In a major clarification of the law, the Court held that “We think that, at a minimum, claims for individualized relief (like the back pay at issue here) do not satisfy the Rule.” Instead, (b)(2) applies only when a single injunction or declaratory judgment would provide relief to each member of the class and “does not authorize class certification when each class member would be entitled to an individualized award of monetary damages.” The Court also noted that in order to obtain a (b)(2) certification, the plaintiffs had eschewed compensatory damages (such as mental distress), which in the Court’s view “creates perverse incentives for class representatives to place at risk potentially valid claims for monetary relief.”
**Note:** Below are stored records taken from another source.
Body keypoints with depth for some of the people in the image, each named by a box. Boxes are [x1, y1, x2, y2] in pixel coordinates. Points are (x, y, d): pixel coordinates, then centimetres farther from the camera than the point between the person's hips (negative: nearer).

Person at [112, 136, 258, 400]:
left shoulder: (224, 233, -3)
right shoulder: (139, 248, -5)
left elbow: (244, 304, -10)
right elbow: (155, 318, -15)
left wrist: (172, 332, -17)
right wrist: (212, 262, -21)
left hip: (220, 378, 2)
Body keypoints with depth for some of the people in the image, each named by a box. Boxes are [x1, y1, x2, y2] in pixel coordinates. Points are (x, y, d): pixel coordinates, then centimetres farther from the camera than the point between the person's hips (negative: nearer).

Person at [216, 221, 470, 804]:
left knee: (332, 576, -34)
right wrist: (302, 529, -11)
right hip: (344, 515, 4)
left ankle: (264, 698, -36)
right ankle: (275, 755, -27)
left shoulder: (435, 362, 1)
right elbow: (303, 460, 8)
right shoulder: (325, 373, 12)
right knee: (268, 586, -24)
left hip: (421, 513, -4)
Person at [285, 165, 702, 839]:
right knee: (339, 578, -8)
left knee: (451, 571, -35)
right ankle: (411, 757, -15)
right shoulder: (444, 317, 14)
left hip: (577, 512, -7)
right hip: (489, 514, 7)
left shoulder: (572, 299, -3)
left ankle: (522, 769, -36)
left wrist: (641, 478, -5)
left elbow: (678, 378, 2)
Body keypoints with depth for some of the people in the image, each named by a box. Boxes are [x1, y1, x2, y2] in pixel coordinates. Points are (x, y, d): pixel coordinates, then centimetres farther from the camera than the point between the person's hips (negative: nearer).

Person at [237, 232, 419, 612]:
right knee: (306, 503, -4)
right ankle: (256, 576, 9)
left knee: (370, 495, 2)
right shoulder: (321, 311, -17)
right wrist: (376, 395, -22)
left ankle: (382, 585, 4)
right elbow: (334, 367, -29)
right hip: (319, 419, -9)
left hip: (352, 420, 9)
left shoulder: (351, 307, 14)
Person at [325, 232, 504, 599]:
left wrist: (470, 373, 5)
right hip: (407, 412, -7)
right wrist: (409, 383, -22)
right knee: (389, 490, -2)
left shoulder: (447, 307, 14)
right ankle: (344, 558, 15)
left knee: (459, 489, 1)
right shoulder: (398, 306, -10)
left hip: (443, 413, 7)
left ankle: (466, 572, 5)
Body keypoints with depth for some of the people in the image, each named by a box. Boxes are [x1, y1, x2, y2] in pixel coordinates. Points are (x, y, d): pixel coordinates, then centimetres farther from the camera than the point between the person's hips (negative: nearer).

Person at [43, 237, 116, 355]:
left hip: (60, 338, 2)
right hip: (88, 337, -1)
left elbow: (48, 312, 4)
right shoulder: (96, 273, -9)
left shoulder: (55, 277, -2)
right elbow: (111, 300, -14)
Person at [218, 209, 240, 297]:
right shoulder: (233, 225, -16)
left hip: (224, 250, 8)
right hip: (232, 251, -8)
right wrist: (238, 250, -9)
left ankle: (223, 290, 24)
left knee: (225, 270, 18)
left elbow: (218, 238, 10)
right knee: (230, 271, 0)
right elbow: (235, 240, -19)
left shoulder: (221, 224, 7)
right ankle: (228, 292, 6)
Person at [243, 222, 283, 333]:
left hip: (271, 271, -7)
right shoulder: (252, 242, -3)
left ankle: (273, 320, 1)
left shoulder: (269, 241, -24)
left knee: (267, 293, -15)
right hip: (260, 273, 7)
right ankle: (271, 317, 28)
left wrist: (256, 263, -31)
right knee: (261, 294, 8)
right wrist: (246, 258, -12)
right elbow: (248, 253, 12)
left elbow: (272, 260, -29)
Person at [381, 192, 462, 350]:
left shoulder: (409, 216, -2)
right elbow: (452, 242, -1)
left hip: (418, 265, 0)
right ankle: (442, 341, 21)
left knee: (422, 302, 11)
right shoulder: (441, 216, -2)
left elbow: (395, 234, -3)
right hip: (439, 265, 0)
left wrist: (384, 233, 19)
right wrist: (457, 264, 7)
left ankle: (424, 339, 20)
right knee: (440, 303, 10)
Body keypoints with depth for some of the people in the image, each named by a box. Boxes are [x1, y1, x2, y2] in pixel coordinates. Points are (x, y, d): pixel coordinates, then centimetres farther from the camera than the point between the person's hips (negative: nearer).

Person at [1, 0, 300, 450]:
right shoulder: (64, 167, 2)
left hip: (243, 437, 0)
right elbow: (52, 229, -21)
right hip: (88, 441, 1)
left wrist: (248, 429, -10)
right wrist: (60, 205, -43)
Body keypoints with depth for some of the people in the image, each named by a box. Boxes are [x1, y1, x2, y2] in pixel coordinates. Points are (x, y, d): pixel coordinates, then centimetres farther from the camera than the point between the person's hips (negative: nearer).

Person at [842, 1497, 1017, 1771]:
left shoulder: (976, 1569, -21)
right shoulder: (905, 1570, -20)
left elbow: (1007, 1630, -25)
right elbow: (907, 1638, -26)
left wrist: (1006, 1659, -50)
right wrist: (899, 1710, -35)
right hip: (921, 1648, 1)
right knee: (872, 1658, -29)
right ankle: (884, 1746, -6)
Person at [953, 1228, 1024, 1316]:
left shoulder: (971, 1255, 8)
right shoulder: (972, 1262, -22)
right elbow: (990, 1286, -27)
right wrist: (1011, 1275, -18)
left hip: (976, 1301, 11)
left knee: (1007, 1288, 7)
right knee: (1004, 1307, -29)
Further, and very importantly, the Court expressly recognized the employer’s entitlement to individualized determinations of each class member’s eligibility for back pay. First, Title VII itself, the Court stated, precludes the payment of back pay to an employee who suffered an adverse employment action “for any reason other than discrimination.” Second, courts must usually conduct hearings to determine the scope of individual relief in the second (remedial) stage of class actions. And third, the proposal by the Ninth Circuit that the issues be resolved by a “Trial by Formula” is contrary to the Federal Rules Enabling Act which “forbids interpreting Rule 23 to ‘abridge, enlarge or modify any substantive right,’ 28 U.S.C. Section 2072(b).” In short, “a class cannot be certified on the premise that Wal-Mart will not be entitled to litigate its statutory defenses to individual claims.”
Although focused on the world’s largest class action to date, the decision reaffirms and establishes important principles beneficial to all employers. Some courts had held that only a minimal showing of compliance with Rule 23(a) was necessary for certification. This decision rejects that position and holds that a “rigorous analysis” must be made at the certification stage. Some courts had held that they could not address the merits of the claims in determining whether the prerequisites for a class action, such as the “commonality” test, had been met. Again, this decision expressly rejects that position and holds that the “rigorous analysis” will often require consideration of the merits (as it did in that case). Some courts had held that class actions could be based on “excessive subjectivity” in decision making by managers. The Court rejects that generally, instead requiring a “specific employment practice” be identified, common to all class members (and recognizing that allowing discretion by local supervisors is “a very common and presumptively reasonable way of doing business”). Further, the Court rejected the statistical, anecdotal and sociological evidence often presented in other cases as well. And finally, the Court clearly and emphatically held that where individual monetary relief is sought, the class cannot be certified under (b)(2) generally speaking and that the employer is entitled to a hearing at which it can present its defenses and reasons “other than discrimination” for each employment action at issue.